● **Exercise requirements**
Give the number of lines in the data that hold the string "https". Nothing else is needed.

#### Data records

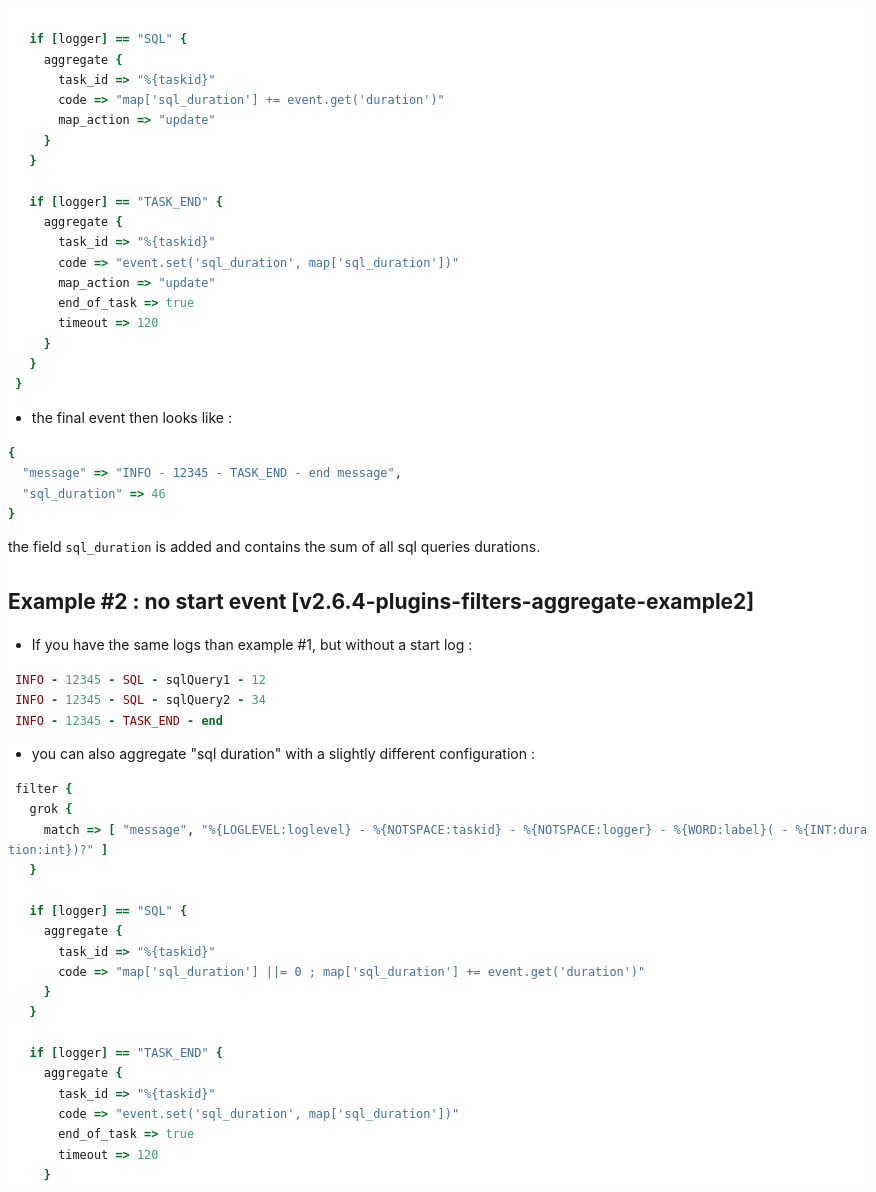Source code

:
 ```ruby

   if [logger] == "SQL" {
     aggregate {
       task_id => "%{taskid}"
       code => "map['sql_duration'] += event.get('duration')"
       map_action => "update"
     }
   }

   if [logger] == "TASK_END" {
     aggregate {
       task_id => "%{taskid}"
       code => "event.set('sql_duration', map['sql_duration'])"
       map_action => "update"
       end_of_task => true
       timeout => 120
     }
   }
 }
```

* the final event then looks like :

```ruby
{
  "message" => "INFO - 12345 - TASK_END - end message",
  "sql_duration" => 46
}
```

the field `sql_duration` is added and contains the sum of all sql queries durations.


## Example #2 : no start event [v2.6.4-plugins-filters-aggregate-example2]

* If you have the same logs than example #1, but without a start log :

```ruby
 INFO - 12345 - SQL - sqlQuery1 - 12
 INFO - 12345 - SQL - sqlQuery2 - 34
 INFO - 12345 - TASK_END - end
```

* you can also aggregate "sql duration" with a slightly different configuration :

```ruby
 filter {
   grok {
     match => [ "message", "%{LOGLEVEL:loglevel} - %{NOTSPACE:taskid} - %{NOTSPACE:logger} - %{WORD:label}( - %{INT:duration:int})?" ]
   }

   if [logger] == "SQL" {
     aggregate {
       task_id => "%{taskid}"
       code => "map['sql_duration'] ||= 0 ; map['sql_duration'] += event.get('duration')"
     }
   }

   if [logger] == "TASK_END" {
     aggregate {
       task_id => "%{taskid}"
       code => "event.set('sql_duration', map['sql_duration'])"
       end_of_task => true
       timeout => 120
     }
```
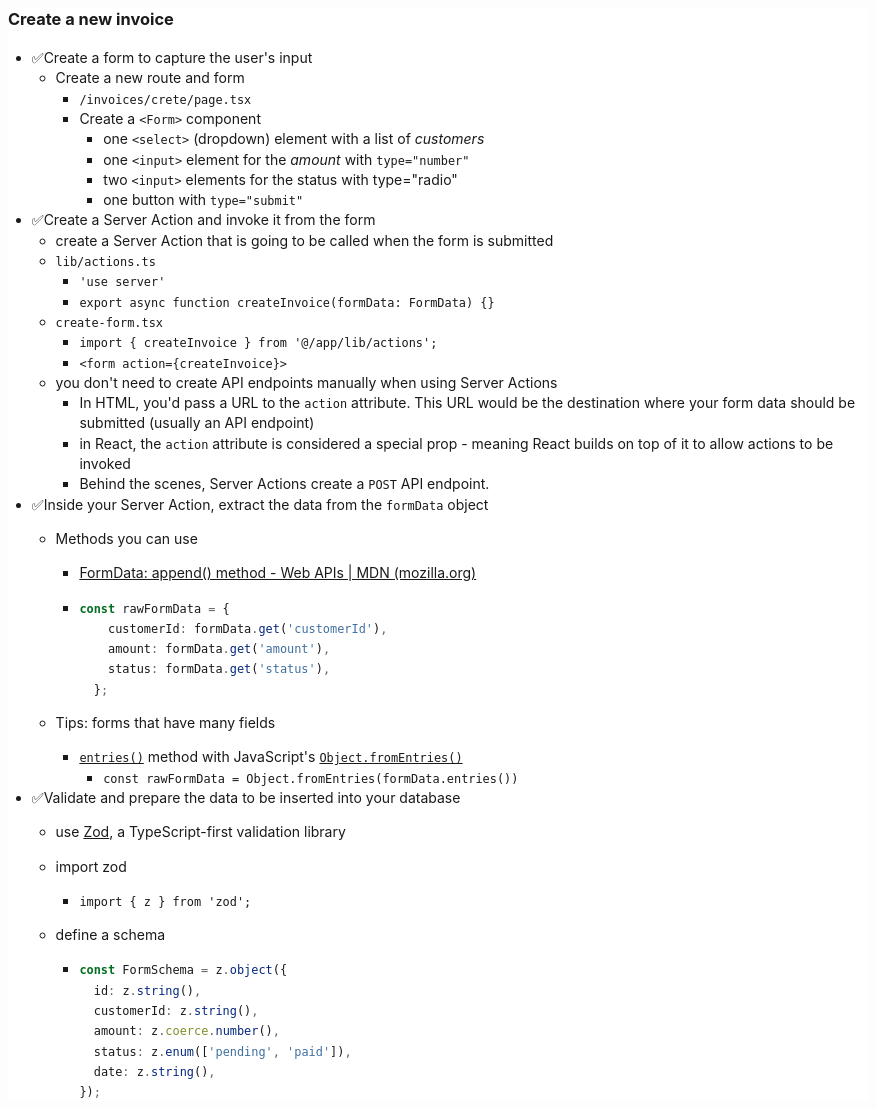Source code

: ### Create a new invoice
- ✅Create a form to capture the user's input
    - Create a new route and form
        - `/invoices/crete/page.tsx`
        - Create a `<Form>` component
            - one `<select>` (dropdown) element with a list of *customers*
            - one `<input>` element for the *amount* with `type="number"`
            - two `<input>` elements for the status with type="radio"
            - one button with `type="submit"`
- ✅Create a Server Action and invoke it from the form
    - create a Server Action that is going to be called when the form is submitted
    - `lib/actions.ts`
        - `'use server'`
        - `export async function createInvoice(formData: FormData) {}`
    - `create-form.tsx`
        - `import { createInvoice } from '@/app/lib/actions';`
        - `<form action={createInvoice}>`
    - you don't need to create API endpoints manually when using Server Actions
        - In HTML, you'd pass a URL to the `action` attribute. This URL would be the destination where your form data should be submitted (usually an API endpoint)
        - in React, the `action` attribute is considered a special prop - meaning React builds on top of it to allow actions to be invoked
        - Behind the scenes, Server Actions create a `POST` API endpoint.
- ✅Inside your Server Action, extract the data from the `formData` object
    - Methods you can use
        - [FormData: append() method - Web APIs | MDN (mozilla.org)](https://developer.mozilla.org/en-US/docs/Web/API/FormData/append)

        -
          ```ts
          const rawFormData = {
              customerId: formData.get('customerId'),
              amount: formData.get('amount'),
              status: formData.get('status'),
            };
          ```

    - Tips: forms that have many fields
        - [`entries()`](https://developer.mozilla.org/en-US/docs/Web/API/FormData/entries) method with JavaScript's [`Object.fromEntries()`](https://developer.mozilla.org/en-US/docs/Web/JavaScript/Reference/Global_Objects/Object/entries)
            - `const rawFormData = Object.fromEntries(formData.entries())`
- ✅Validate and prepare the data to be inserted into your database
    - use [Zod](https://zod.dev/), a TypeScript-first validation library
    - import zod
        - `import { z } from 'zod';`
    - define a schema

        -
          ```ts
          const FormSchema = z.object({
            id: z.string(),
            customerId: z.string(),
            amount: z.coerce.number(),
            status: z.enum(['pending', 'paid']),
            date: z.string(),
          });
          ```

########

● **Response to this task**
3